Queria entender que tipo de linha de pensamento leva a crença que uma mulher educada é uma ameaça a sociedade? Talvez, por que a educação possa acabar com abusos como das meninas-noivas, infiro.
Mas, não caiam no simplismo de crer que isso é algo ocidente contra oriente, por que quantos são os casos de meninas seqüestradas jovenzinhas para serem comercializadas no nocivo mercado da prostituição infantil e tráfico internacional de seres humanos, aqui em nosso próprio país? Ou as meninas que são verdadeiras escravas trabalhando como domésticas? A violência e os abusos variam, mas estão presentes em todo canto desse planeta.
Muitos analistas de relações internacionais defendem a tese do relativismo cultural como o impedimento natural para existência de uma noção única de Direitos Humanos e que no caso da promoção dos direitos das mulheres o que há é uma imposição ocidental colonialista e racista, posto que seria calcada numa pretensa noção de superioridade civilizacional e racial.
Eu acredito que há uma noção única de dignidade humana que nos une como espécie e se apresenta, por exemplo, no fato de ser culturalmente universal a existência de cerimônias para honrar e marcar a despedida de nossos mortos, também é universal o direito e a vontade de viver, de sonhar.

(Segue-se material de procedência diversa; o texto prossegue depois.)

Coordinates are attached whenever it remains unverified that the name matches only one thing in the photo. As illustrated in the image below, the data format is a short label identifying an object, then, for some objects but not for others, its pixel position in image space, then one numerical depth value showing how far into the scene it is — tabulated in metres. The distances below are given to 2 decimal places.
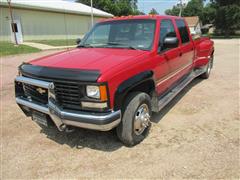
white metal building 21.03
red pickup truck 2.93
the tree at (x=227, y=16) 36.80
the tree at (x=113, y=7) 49.15
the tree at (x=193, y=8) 72.26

Claro, que isso não é base jurídica para justificar a existência dos Direitos Humanos, mas é base moral para defendê-los.
Justificar a inação diante das violações dos direitos dessas meninas à vida, a não serem mutiladas, a serem educadas e respeitadas é ser cúmplice e dizer que isso é cultural ou religioso é querer crer que as condutas humanas são estanques e que as sociedades e religiões não evoluem.
Mas, nós sabemos que para quem pensa assim é mais importante a retórica de resistência ao ocidente (leia-se EUA) do que a situação das mulheres ou das minorias religiosas.
Que esse Dia Internacional das Meninas nos faça debater e pensar sobre a situação das meninas de modo franco e direto e que não se perca e se transforme em um dia de compartilhar mensagens “fofinhas” em redes sociais e gestos vazios e politicamente interesseiros de supostos defensores da causa da mulher. Afinal, esse não é um dia cor de rosa, mas vermelho com o sangue das meninas do mundo.